Rome est maintenant très embarrassée par la personnalité du mécène des colonnes de la basilique Ulpia.
Rome. « Pecunia non olet. » Si l’argent n’a pas d’odeur selon l’empereur romain Vespasien, son propriétaire a une nationalité. Qui peut se révéler embarrassante. C’est le cas de celle du principal mécène à l’origine de ce que la presse transalpine a baptisé « l’anastylose de la discorde ». Ce terme archéologique désigne la technique de reconstruction d’un monument en ruine selon laquelle des matériaux modernes sont mélangés à des fragments trouvés sur place. De couleur et de qualité différentes, on peut distinguer à l’œil nu l’ancien du moderne.

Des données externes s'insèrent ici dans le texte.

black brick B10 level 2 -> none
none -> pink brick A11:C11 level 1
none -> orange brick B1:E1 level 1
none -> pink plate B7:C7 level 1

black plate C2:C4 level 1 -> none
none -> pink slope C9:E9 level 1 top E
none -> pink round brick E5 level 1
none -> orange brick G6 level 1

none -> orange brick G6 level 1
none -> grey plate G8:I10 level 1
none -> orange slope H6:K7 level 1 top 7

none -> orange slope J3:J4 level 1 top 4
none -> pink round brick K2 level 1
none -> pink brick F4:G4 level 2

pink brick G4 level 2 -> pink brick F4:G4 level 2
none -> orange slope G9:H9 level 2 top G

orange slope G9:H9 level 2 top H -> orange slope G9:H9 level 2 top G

À la toute fin de l’année 2023, des fragments de colonnes de la basilique Ulpia située à l’entrée des Forums à Rome ont ainsi été redressés sur leurs bases d’origine avec l’ajout d’éléments contemporains. Ils se découpent désormais sur l’horizon à 23 mètres de hauteur. Une anastylose dont l’intérêt scientifique et le goût esthétique ont été vivement critiqués.
Ce n’est pas la principale raison qui explique l’inauguration en toute discrétion du monument. Car son érection a été rendue possible grâce à la générosité de l’oligarque ouzbek Alicher Ousmanov. Ce magnat des métaux et des télécoms a déboursé 1,5 million d’euros. Peu de chose pour un homme dont la fortune est estimée à 13,5 milliards d’euros selon le magazine économique américain Forbes. Elle frôlait les 19 milliards d’euros avant le début de la guerre en Ukraine et les sanctions qu’il a reçues. Alicher Ousmanov est en effet un ami du président Vladimir Poutine qui lui a octroyé la citoyenneté russe. Les autorités allemandes lui ont en revanche saisi 30 tableaux, d’une valeur de près de 5 millions d’euros, et son yacht de 600 millions de dollars long de 156 mètres qui mouillait dans le port de Hambourg.
Alicher Ousmanov ne cache pas sa passion pour l’art. En 2015, au cours d’un dîner avec le maire de Rome de l’époque Ignazio Marino, il avait sorti son portefeuille pour financer le chantier de la basilique Ulpia construite au premier siècle sous le règne de Trajan. En 2017, il versait 300 000 euros pour restaurer les fresques de la salle des Horaces et des Curiaces (le Cavalier d’Arpin) des Musées du Capitole à Rome. La Ville éternelle l’a également remercié pour les 200 000 euros qui ont permis de nettoyer les statues des Dioscures devant le palais du Quirinal. C’était avant la guerre en Ukraine. Alicher Ousmanov n’est, depuis, plus en odeur de sainteté malgré sa fortune.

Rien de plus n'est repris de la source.